5. Tujuan Kita

2.2K 354 35
                                    

Di ujung kesadaranku aku rasa aku harus berterima kasih pada bang Jef, karena kalau saja dia tidak memeluk erat pinggangku aku pasti sudah jatuh tersungkur di lantai rooftop ini.

Jarak tubuh kita sangat dekat sampai aku bahkan bisa merasakan irama detakan jantungnya sebelum aku benar-benar kehilangan kesadaranku.

Esok paginya, aku terbangun di kamar hotel tempatku menginap. Sedikit pusing namun tetap ku paksakan untuk mandi dan bergabung bersama teman-teman yang sedang sarapan.
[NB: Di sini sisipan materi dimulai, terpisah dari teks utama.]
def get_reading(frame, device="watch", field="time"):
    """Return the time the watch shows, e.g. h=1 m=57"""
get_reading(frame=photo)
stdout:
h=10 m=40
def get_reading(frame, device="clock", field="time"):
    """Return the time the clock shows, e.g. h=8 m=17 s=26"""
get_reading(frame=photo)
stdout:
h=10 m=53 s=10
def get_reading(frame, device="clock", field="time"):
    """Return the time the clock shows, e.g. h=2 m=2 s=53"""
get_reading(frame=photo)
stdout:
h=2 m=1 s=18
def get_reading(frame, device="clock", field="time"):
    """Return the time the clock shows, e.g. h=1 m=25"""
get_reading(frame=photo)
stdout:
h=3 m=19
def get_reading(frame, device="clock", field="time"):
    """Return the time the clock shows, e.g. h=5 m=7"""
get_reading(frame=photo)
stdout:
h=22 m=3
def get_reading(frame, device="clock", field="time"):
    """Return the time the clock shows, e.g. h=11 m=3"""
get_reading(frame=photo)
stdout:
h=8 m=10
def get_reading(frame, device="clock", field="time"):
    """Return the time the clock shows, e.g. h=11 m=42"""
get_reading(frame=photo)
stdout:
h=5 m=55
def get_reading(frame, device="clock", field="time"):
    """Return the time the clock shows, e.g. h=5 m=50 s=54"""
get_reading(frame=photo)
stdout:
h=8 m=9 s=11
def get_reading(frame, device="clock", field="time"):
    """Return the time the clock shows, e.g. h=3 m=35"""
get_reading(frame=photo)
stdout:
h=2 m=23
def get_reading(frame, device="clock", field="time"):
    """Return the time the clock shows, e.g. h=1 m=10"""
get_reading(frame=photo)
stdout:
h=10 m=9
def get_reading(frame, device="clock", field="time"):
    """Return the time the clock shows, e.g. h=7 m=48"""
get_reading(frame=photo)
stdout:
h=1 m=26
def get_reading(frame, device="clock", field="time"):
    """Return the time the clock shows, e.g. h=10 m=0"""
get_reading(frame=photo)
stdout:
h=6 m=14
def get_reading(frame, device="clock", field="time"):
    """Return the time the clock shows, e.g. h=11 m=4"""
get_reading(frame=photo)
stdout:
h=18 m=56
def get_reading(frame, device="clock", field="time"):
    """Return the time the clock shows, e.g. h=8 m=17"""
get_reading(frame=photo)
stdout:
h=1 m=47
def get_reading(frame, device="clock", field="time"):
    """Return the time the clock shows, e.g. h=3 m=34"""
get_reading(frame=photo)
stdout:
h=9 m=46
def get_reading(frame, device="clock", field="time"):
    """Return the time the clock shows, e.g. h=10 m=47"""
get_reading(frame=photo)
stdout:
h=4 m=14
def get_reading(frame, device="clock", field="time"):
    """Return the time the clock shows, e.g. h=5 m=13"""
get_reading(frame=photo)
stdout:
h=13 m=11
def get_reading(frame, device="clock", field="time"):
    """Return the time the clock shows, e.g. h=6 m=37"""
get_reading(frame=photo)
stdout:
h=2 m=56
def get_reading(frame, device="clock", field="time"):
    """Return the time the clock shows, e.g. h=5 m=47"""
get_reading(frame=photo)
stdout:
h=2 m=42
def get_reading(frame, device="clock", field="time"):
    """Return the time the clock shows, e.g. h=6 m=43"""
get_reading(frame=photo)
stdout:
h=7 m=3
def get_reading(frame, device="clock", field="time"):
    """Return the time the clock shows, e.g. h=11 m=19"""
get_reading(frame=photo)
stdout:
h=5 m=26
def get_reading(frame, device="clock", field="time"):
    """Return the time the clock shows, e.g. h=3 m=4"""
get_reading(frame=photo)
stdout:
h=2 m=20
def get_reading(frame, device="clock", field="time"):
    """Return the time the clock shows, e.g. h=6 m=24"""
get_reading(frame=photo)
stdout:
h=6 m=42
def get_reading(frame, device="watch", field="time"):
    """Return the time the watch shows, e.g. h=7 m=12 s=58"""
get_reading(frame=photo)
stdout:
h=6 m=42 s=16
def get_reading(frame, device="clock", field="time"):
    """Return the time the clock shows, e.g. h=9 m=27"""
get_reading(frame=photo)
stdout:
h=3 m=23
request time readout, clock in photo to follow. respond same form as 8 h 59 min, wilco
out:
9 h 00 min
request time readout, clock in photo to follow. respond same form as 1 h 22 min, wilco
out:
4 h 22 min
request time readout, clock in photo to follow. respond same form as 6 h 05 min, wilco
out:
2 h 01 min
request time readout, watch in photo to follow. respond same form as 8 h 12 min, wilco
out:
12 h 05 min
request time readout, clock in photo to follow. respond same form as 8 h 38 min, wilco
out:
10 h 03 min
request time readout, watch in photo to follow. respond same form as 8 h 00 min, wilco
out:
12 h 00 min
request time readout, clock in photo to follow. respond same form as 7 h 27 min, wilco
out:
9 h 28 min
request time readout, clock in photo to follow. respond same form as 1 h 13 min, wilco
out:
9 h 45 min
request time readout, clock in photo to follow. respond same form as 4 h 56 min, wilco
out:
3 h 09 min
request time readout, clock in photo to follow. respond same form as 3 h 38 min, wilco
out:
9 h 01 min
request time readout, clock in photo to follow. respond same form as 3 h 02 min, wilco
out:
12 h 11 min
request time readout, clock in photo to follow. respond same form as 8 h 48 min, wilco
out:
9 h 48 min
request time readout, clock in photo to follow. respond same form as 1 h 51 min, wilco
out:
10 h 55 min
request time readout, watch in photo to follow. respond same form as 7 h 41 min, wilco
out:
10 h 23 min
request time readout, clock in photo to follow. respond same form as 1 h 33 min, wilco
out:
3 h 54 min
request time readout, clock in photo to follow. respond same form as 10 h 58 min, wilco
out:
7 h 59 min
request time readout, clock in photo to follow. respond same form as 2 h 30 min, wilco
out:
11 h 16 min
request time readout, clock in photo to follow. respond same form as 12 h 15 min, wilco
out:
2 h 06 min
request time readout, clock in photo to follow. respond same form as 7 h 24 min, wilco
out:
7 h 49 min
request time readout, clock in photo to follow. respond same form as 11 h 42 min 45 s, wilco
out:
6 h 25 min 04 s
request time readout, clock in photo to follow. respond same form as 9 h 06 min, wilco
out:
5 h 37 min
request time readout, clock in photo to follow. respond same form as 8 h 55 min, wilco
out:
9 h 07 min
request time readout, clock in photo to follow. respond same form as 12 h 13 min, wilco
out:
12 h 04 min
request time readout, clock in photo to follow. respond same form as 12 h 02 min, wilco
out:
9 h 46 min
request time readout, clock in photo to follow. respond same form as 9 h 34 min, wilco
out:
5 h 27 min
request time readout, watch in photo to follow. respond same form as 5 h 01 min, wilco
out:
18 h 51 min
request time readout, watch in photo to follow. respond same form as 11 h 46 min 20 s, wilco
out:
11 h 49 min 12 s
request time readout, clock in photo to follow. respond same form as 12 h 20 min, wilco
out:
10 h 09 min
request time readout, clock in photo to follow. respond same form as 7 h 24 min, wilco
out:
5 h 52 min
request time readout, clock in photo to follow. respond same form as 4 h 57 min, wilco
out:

Aku duduk di kursi satu-satunya yang tersisa di meja bundar ini, bersama teman dekatku kita berbagi cerita sembari menghabiskan seporsi hidangan khas kota ini.

"Lo pulang naik apa Han semalem?" pertanyaan dari temanku yang satu ini membuatku terdiam.

Benar juga, aku seharusnya tak melewatkan bagian itu tapi aku tak ingat apapun semalam. Melihatku yang terdiam kebingungan, temanku yang lain berceteluk kembali.

"Dianter kayanya ya? Soalnya semalem ada yang telfon gue pake nomer lu."

Aku mengerutkan kening bingung. Ini tidak membantu, dia justru semakin membuat kepalaku berdenyut sakit. Aku bahkan tak mengerti apa yang mereka bicarakan.

Memangnya aku pergi keman-

"OIYA! Kita kan ke Kuta ya?" aku membulatkan mata terkejut setelah mengingat bagian ini, dan entah kenapa bagian selanjutnya masih terasa samar di ingatanku.

"Kalian pulang naik apa? Bukannya kita barengan ya?" aku sedikit memijit pelipisku yang berdenyut.

"Kita naik taksi sendiri, orang lo ada di mana aja kita nggak tau?"

"Kok bisa nggak tau? Kan kita barengan?"

"Bego ni orang ya?" temanku yang lain menimpali, mengira ketidak-ingatanku adalah sebuah lelucon.

"Nggak Han, waktu di Kuta lo misah sendiri."

"Masa sih?"

"Sini kepala lo!" teman di sampingku merangkul leherku, menghujani puncak kepalaku dengan pijatan-pijatan kasar.

"Lo bukannya meet up sama anak osis ya? Angkatannya kak Tyo?" celetukan temanku yang lain berhasil membuatku berpikir keras.

"Semalem juga ada yang telfon gue, nanyain hotelnya di mana, pas itu kita udah perjalanan ke sini jam 3."

"SIAPA SIH BAMBANG?!" teriakku frustasi, melupakan fakta kalau di meja guru di ujung sana ada salah satu guruku yang bernama Bambang.

"Pacar sewaan lo kali?" selingan tidak penting temanku (1)

"Om om sky garden." (2)

"Mas mas bule." (3)

"Anu kali tuh... Leak Bali" (4)

"TAI!" mereka tertawa puas, "emang kalian nggak tanya siapa?"

"Nggak sempet. Lupa."

Aku menghembuskan napas berat, di riwayat panggilan ponselku yang kugenggam sekarang terdapat panggilan keluar di jam 02.14 wita. Entah siapa penelfonnya.

Hari ini jadi perjalanan terakhir kita di Bali. Setelah sarapan dan mengemas barang, kita bersiap di kursi penumpang masing-masing untuk melanjutkan sisa perjalanan.

Malamnya, setelah selama sehari lepas dari ponsel akhirnya aku menilik ponselku. Banyak pesan masuk yang terabaikan olehku, di antaranya dari bang Jef, bang John, kak Tyo dan teman-teman lainnya.

Satu-persatu aku membuka pesan terbawah yang lebih dulu masuk ke ponselku.